As inheritors of Platonic traditions, many Jews and Christians
today do not believe that God has a body. God is instead invisible
and incorporeal, and even though Christians believe that God can be
seen in Jesus, God otherwise remains veiled from human sight. In
this ground-breaking work, Brittany E. Wilson challenges this
prevalent view by arguing that early Jews and Christians often
envisioned God as having a visible form. Within the New Testament,
Luke-Acts in particular emerges as an important example of a text
that portrays God in visually tangible ways. According to Luke, God
is a perceptible, concrete being who can take on a variety of
different forms, as well as a being who is intimately intertwined
with human fleshliness in the form of Jesus. In this way, the God
of Israel does not adhere to the incorporeal deity of Platonic
philosophy, especially as read through post-Enlightenment eyes.

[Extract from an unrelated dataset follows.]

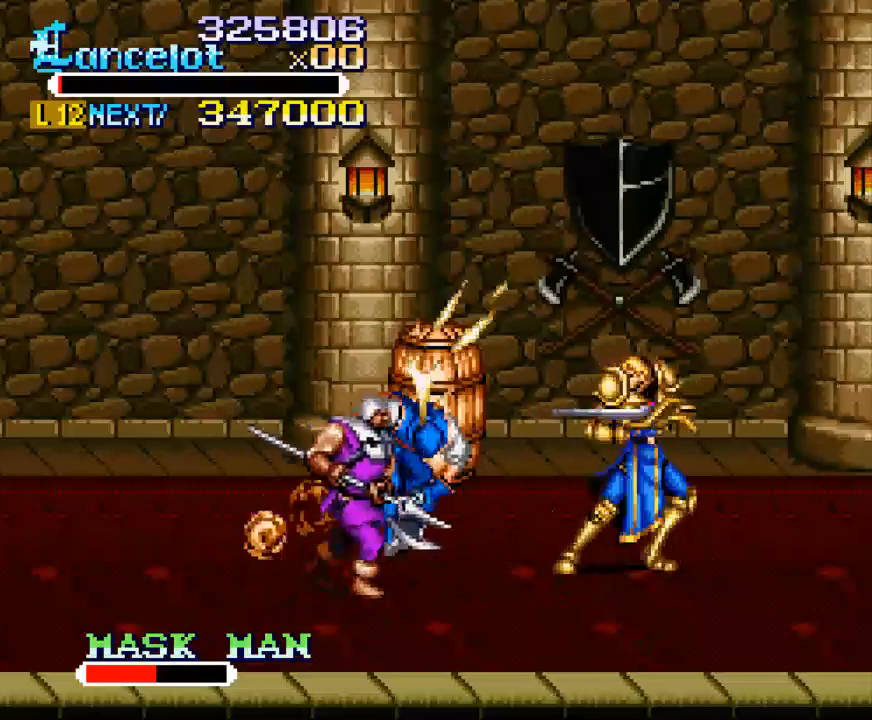
{"buttons": ["X", "DPAD_LEFT"], "right_stick": "center", "events": [[133, "X", "down"], [200, "DPAD_LEFT", "down"]]}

Given the corporeal connections between God and Jesus, Luke's
depiction of Jesus's body also points ahead to future controversies
concerning his divinity and humanity in the early church. Indeed,
questions concerning God's body are inextricably linked with
Christology and shed light on how we are to understand Jesus's own
visible embodiment in relation to God. In The Embodied God, Wilson
reframes approaches to early Christology within New Testament
scholarship and calls for a new way of thinking about divine-and
human-bodies and embodied experience.